In 1995 Princeton University professor and noted theologian, Dr. Elaine Pagels, wrote “The Origin of Satan.” This book argues that the figure of Satan became a way for orthodox Christians to demonize their religious opponents, namely, other Christian sects and Jews. She traces the development of Satan in the Jewish community from a sort of roving agent acting on God’s behalf–always obstructing but not always evil–to an increasingly evil force identified more and more with intimate enemies, members of one’s own community with whom one is in conflict.
The reemergence of the Devil is timely for a certain segment of Catholics: clerics who want to absolve themselves for the root causes of the sex abuse crisis and their cover-up; people who never agreed with the changes initiated by Vatican II; the fractionalizing of Catholics over issues of sexuality, the nature of sin, clerical authority, roles of the laity, worship, and the increasing visibility of gay people and their families in society and the church. Surely Satan is behind all that?
In the novel, “The Name of the Rose”, Brother William of Baskerville, a former inquisitor, tries to explain to the abbot why there is a need in his monastic community for a supernatural explanation for a murder and undercurrent of fear: “Who am I to express judgements on the plots of the Evil One, especially,” he added, and seemed to want to insist on this reason, “in cases where those who had initiated the inquisition, the bishop, the city magistrates, and the whole populace, perhaps the accused themselves, truly wanted to feel the presence of the Devil? There, perhaps was the only real proof of the presence of the Devil was the intensity with which everyone at that moment desired to know he was at work…”
“Are you telling me, then,” the abbot said in a worried tone, “that in many trials the Devil does not act only within the guilty one but perhaps and above all in the judges?”
After multiple killings, several attempts to murder Brother William, and a slew of witchcraft and heresy accusations, the monastery is destroyed by fire. In an attempt to trap William and his novice, Adso of Melk, Venerable Jorge de Burgos knocked over a candle to put the room in darkness. Instead, the candle ignited a blaze which consumed the entire library and many of the monks.
William had discovered Jorge, the ancient librarian, had poisoned the pages of a book by Aristotle he deemed too dangerous to read. This poison killed any monk turning its pages. William deduces that the library is kept hidden because such advanced knowledge, coming from pagan philosophers, is difficult to reconcile with Christianity.
As they watched the library tower burn (and Venerable Jorge along with it) Brother William explained to his novice that unlike church teaching, the Devil is not merely a tempter of forbidden sensuality and knowledge: “They lied to you.

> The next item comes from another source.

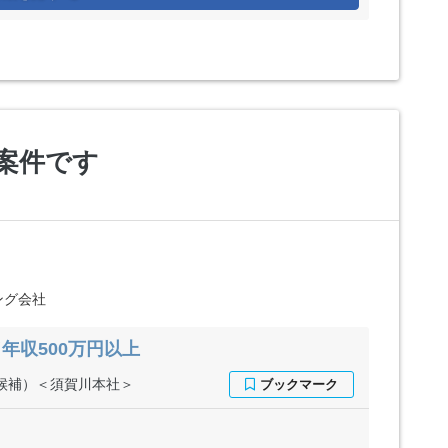
案件です
ング会社
年収500万円以上
候補）＜須賀川本社＞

The Devil is not the Prince of Matter; the Devil is the arrogance of the spirit; faith without smile, truth that is never seized by doubt.”
Can’t you see few people–right now–that fit that description?…The Glenn Becks of the world, Pastor John Hagee, ex-Bishop Joseph Martino of Scranton, Fr. C. John McCloskey of Opus Dei..We see their images in print, on blogs, on TV and sometimes–in the mirror.
There are defenses against Satan and his works. The usual antidote to pride is its opposite–humility–but one that springs from a willingness and effort to accommodate different kinds of people and stay together in bonds of prayer and friendship.
Adso observed: “We are fragile creatures, I said to myself; even among these learned and devout monks the Evil One spreads petty envies, forments subtle hostilities, but all these are as smoke then dispersed by the strong wind of faith, the moment all gather in the name of the Father, and Christ descends into their midst.”